Start of PAGE TEXT

The celibacy that you priests and religious have chosen for the sake of the Kingdom of Heaven makes you more free for communion with Christ and for service to humanity. But it also makes you more free for a closer and deeper communion with one another. Do not allow anyone or anything to tempt you to diminish or take back this generous availability.

Rather, make them fully fruitful for your life and your service for the salvation of humanity.

Dear candidates for the priesthood in the seminaries! You are full of ideas about the ministry and life of priests in our time. We want to open ourselves with you to "what the Spirit says to the communities." At the same time, I ask you to live your ideals now, especially the ideal of community - among yourselves and with your rector - in your life of faith, study and leisure time.

The more community spirit there is among the religious and priests, the more effective their service will be. The way in which they live in community will also determine whether more young people dare to take the step towards religious and priestly vocations. Where there are lively convents, where pastors live together in brotherhood, where priests and lay people stand together in the unity of the Body of Christ, there are also the most vocations!

End of PAGE TEXT
Start of DATA BELOW

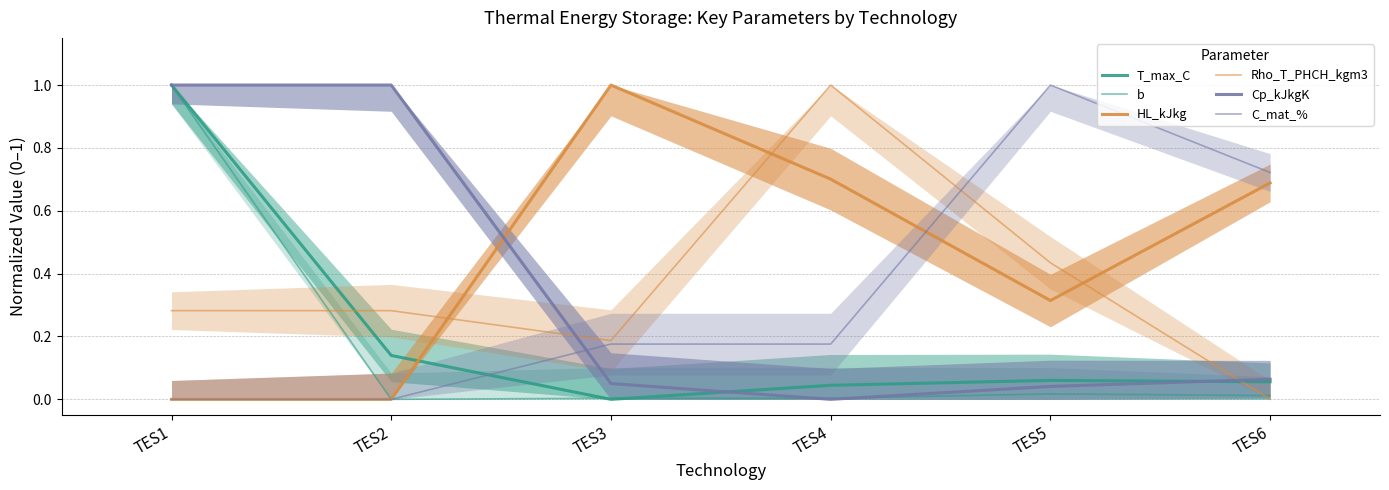

Which series changed the most between TES1 and TES4?

Cp_kJkgK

End of DATA BELOW

### THE PROBLEM
Carry on the address to priests, religious, and seminarians from where it stops. The lines above are separate material.

### ANSWER FOR THIS EXERCISE
5. Dear brothers and sisters, it is a very special joy for me to be able to address these words to you here in front of the miraculous image of Our Lady of Mariazell. As Mother of God and Mother of the Church, Mary is also , in a special way , the mother of those who continue the mission of her Son in history. In her calling, in her unconditional yes to the message of the angel, in her praise of the gracious mercy of God in the Magnificat, we recognize the mystery and greatness of our own calling. In the faithful yes to her election and mission, God's word became historical reality in her. In this way, the eternal plan of God was realized, of which Saint Paul speaks in today's second reading: "All those whom he foreknew he also predestined to be conformed to the nature and likeness of his Son, in order that he might be the firstborn among many brothers."  Through her faithful obedience to the word of the angel, Mary became the centre of the divine plan of salvation. Through her motherhood, the Son of God became our brother, so that we might be conformed to him in righteousness and glory. For, as Saint Paul continues today, those whom God "called he also justified; and those whom he justified he also glorified." The exaltation of man to the point of participation in the glory of the Most Holy Trinity is accomplished through Christ, the Son of God, who became the Son of Man through Mary's faithful "Fiat." Indeed, "Blessed is she who believed"; behold, from now on all generations call her blessed.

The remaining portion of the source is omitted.